* Problem statement
Pick out each line of the records that includes the string "size", and copy it.

----

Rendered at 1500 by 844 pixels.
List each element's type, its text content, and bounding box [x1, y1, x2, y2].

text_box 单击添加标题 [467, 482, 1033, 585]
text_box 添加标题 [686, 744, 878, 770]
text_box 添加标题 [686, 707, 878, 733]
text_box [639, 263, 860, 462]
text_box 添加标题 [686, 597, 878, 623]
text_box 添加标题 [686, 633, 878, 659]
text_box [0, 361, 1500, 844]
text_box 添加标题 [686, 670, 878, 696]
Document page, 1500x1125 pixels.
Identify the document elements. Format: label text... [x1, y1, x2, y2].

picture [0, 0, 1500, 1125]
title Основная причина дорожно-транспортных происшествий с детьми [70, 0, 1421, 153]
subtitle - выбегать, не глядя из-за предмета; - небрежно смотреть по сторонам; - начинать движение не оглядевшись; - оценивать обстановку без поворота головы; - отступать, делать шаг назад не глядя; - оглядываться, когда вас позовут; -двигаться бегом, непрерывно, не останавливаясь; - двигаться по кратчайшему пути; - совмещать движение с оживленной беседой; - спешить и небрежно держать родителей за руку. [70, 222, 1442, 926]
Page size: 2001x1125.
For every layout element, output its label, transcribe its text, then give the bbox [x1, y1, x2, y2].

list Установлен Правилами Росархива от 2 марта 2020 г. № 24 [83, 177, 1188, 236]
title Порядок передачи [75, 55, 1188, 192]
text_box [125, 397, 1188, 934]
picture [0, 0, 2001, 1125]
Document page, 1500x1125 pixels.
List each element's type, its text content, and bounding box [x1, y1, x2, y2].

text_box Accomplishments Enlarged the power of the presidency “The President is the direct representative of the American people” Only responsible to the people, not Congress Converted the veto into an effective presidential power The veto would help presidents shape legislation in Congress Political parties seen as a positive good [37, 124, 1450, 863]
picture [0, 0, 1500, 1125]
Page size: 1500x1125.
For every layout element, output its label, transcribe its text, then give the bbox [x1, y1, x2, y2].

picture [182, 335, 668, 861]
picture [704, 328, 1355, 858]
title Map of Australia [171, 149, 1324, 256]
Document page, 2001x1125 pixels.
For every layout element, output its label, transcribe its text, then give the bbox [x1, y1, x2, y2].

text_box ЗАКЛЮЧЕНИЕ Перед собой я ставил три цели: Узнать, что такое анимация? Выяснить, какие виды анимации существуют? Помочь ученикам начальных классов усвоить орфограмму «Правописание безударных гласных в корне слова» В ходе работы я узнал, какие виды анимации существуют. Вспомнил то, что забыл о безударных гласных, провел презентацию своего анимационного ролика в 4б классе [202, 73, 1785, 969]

----

* Completed exercise
Page size: 2001x1125.
Page size: 1500x1125.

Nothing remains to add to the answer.